Collected data
-------------------------

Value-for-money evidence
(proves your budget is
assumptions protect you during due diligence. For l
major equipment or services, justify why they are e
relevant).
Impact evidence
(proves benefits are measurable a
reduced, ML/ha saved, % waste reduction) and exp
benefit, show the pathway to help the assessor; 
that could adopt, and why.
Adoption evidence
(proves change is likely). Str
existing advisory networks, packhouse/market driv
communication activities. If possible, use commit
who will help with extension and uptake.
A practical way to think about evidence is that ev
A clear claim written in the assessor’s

-------------------------

What you are asked to do
Reproduce every line of the records above word for word, keeping each line break in its original place.

Written solution
Value-for-money evidence
(proves your budget is
assumptions protect you during due diligence. For l
major equipment or services, justify why they are e
relevant).
Impact evidence
(proves benefits are measurable a
reduced, ML/ha saved, % waste reduction) and exp
benefit, show the pathway to help the assessor; 
that could adopt, and why.
Adoption evidence
(proves change is likely). Str
existing advisory networks, packhouse/market driv
communication activities. If possible, use commit
who will help with extension and uptake.
A practical way to think about evidence is that ev
A clear claim written in the assessor’s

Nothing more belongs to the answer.